Da Europa à África, do Alasca à Patagônia, do Japão à Austrália, os povos antigos reverenciavam a Deusa como a própria Terra, a Lua, as estrelas e os oceanos, a Senhora da Vida e da Morte, do amor e dos nascimentos, da beleza e das artes, da agricultura e da vida selvagem. As sociedades centradas no culto da Deusa eram matrifocais e pacíficas, baseadas no respeito à terra, à mulher e às crianças, vivendo de acordo com os ciclos da natureza.
Porém, com a mudança das sociedades agrícolas e matrifocais para as civilizações tecnológicas e patriarcais, a Deusa passou a ser consorte, filha ou concubina dos deuses trazidos pelos povos guerreiros e conquistadores. O mundo tornou-se diferente, perdeu-se o equilíbrio das polaridades, o feminino foi subjugado e dominado, o masculino passou a prevalecer pelos próximos quatro mil anos, levando a conceitos dualistas, à cisão da humanidade e ao desequilíbrio do planeta.

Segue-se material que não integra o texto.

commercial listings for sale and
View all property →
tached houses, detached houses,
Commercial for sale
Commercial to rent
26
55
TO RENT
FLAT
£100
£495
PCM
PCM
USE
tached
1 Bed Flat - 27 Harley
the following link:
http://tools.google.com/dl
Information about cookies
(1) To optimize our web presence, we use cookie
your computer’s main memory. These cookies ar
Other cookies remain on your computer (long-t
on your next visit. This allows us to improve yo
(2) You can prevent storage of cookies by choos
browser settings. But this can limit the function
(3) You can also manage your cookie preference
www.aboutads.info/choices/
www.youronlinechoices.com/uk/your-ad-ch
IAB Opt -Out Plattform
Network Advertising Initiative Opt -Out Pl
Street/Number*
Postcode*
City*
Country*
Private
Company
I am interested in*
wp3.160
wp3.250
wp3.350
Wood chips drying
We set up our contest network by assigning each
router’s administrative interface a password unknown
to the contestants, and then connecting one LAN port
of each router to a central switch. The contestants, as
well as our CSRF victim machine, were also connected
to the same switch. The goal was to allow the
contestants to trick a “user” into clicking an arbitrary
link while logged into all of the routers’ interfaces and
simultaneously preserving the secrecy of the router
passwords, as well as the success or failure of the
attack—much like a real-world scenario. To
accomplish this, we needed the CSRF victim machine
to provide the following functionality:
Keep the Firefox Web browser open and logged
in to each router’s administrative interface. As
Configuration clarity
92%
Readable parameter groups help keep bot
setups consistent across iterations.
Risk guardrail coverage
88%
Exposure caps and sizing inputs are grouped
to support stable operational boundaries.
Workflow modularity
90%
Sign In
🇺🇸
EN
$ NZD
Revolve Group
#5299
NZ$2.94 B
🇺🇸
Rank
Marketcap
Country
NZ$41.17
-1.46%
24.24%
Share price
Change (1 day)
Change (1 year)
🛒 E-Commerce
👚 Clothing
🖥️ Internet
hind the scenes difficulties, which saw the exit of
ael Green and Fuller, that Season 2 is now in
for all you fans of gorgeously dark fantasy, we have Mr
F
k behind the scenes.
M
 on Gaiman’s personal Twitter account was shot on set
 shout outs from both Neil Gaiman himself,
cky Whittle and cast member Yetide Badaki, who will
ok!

Em nossa Sociedade atual, avançada tecnologicamente mas desprovida da presença do Divino Feminino, podemos comprovar, cada vez mais, o desequilíbrio humano (físico, mental, emocional e espiritual), evidenciado na poluição, degradação e destruição do planeta, gerando, assim, uma crescente necessidade de nutrir e ser nutrido, de amar e ser amado, de encontrar a paz interior e criar harmonia a seu redor.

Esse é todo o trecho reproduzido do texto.